Tuesday, June 07, 2005

Our little baby is already making 100 EURs/month

Well, technically its really us, her parents, who are earning an additional 100 EURs/month since the birth of our baby, "Peanut".

The amount is from the Finnish social system and is paid to all parents with a child until the child reaches the age of 17. This family allowance (lapsilisä) is a social benefit to help parents purchase those basic child care items.

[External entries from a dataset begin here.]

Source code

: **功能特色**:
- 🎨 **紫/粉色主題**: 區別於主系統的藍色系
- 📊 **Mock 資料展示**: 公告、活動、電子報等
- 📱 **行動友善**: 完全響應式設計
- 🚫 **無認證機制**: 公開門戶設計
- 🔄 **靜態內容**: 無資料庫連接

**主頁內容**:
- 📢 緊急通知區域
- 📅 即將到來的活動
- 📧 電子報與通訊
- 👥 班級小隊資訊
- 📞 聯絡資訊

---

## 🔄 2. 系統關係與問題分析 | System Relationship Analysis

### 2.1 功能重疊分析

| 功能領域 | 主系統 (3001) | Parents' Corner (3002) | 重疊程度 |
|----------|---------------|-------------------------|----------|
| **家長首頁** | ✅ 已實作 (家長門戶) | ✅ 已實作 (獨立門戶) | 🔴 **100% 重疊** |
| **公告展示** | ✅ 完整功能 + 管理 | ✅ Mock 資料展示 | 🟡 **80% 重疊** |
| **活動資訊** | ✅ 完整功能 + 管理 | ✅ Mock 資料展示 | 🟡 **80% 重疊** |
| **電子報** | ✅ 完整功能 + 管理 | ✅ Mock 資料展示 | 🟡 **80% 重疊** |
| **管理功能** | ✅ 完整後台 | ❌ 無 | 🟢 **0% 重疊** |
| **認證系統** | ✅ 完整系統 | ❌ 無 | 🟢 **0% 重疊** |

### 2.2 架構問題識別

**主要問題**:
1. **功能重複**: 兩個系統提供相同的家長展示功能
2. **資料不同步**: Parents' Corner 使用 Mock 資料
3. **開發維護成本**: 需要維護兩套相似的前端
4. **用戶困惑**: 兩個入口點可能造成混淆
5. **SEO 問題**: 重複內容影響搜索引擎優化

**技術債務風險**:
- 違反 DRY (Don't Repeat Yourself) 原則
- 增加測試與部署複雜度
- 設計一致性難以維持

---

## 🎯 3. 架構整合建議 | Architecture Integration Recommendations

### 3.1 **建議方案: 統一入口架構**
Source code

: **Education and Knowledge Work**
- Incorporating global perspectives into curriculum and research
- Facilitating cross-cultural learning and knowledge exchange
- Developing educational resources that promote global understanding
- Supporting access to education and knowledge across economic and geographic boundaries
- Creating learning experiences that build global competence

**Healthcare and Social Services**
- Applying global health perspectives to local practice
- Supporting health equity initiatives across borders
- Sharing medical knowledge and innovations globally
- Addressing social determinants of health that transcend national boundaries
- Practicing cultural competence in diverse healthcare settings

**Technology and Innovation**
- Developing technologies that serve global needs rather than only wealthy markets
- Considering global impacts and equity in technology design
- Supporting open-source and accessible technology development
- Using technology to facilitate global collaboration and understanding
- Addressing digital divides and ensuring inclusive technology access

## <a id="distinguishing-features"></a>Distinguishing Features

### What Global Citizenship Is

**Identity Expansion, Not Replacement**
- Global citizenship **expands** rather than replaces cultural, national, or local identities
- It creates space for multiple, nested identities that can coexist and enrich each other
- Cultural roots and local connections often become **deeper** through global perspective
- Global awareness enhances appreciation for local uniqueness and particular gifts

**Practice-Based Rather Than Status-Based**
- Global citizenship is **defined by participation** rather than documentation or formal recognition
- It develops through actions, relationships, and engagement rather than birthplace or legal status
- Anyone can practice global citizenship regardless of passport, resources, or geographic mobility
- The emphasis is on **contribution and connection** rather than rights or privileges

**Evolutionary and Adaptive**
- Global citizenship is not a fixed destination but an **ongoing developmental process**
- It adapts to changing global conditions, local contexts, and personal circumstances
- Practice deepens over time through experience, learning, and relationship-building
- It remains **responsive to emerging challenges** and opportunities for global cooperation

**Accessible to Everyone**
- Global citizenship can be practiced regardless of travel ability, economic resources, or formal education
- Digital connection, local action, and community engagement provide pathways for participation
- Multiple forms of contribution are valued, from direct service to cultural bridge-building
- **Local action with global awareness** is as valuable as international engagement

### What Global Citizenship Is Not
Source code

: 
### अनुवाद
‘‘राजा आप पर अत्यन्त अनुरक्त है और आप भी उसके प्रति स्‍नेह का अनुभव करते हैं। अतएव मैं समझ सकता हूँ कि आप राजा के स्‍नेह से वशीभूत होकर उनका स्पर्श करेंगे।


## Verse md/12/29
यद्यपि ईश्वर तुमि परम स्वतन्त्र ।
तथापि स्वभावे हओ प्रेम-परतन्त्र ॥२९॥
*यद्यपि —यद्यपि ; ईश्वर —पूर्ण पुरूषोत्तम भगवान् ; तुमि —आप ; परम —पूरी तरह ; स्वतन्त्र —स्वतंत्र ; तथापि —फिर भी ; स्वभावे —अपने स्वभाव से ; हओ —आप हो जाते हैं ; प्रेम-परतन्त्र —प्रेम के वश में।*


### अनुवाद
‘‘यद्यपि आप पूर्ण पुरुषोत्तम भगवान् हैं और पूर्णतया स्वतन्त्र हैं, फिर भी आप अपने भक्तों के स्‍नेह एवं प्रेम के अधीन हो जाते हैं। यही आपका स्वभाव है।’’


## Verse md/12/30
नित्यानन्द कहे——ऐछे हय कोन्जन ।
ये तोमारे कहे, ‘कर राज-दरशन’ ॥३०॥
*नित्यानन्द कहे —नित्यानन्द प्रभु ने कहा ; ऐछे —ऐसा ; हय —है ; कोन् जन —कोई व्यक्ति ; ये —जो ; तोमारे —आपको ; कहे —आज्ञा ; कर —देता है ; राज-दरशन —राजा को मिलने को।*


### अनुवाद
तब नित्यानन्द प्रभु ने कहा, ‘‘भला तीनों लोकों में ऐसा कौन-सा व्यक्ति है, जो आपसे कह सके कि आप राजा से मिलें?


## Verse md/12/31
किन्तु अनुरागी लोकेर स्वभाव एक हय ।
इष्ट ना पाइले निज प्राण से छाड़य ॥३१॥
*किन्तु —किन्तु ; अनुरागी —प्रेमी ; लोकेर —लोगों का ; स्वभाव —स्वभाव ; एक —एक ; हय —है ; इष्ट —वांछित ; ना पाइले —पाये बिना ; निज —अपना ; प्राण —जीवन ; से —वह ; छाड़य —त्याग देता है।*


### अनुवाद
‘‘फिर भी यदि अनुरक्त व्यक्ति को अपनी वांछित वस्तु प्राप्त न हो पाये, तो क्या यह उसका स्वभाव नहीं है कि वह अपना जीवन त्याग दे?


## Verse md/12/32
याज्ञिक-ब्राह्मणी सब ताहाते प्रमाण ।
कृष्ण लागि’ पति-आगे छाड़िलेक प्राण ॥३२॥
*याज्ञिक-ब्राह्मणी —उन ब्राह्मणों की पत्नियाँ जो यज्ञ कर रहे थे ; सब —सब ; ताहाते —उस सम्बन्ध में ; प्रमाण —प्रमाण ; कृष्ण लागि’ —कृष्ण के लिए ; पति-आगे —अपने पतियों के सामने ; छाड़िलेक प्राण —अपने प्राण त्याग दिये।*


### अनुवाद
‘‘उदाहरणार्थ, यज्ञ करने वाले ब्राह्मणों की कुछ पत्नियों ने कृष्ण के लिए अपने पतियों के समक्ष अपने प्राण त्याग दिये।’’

Unlike many of the monetary benefits paid by the social system, this is not subject to taxation and neither is to pro rated according to a families other income. While I certainly appreciate the additional income, however small it may be, I wonder if this is really a logical distribution of benefits. Honestly, in our case we don't really "need" the 100 EURs/month, whereas I can imagine there are families where it makes the difference of being able to live within their budget or not. Wouldn't it be more logical to allocate, say 200 EURs/month to these families and have some of us do without the benefit?

We've decided to put the monthly benefit for Peanut in a savings account which we are starting for her where all other gifts, etc will go. It'll be hers to do with as she pleases when she gets old enough. At this rate, she'll earn 1200 EUR/year and by the time she is 17, she'll have 20,400 EUR or even more assuming that the money is held in an interest-bearing account or invested prudently in bonds or similar. With that amount, Peanut will be able to begin a good education, start her own business or travel around the world -- all valuable life experiences.

When a family has more than one child, the family benefit amount increases per child.

The specifics are available on the KELA website.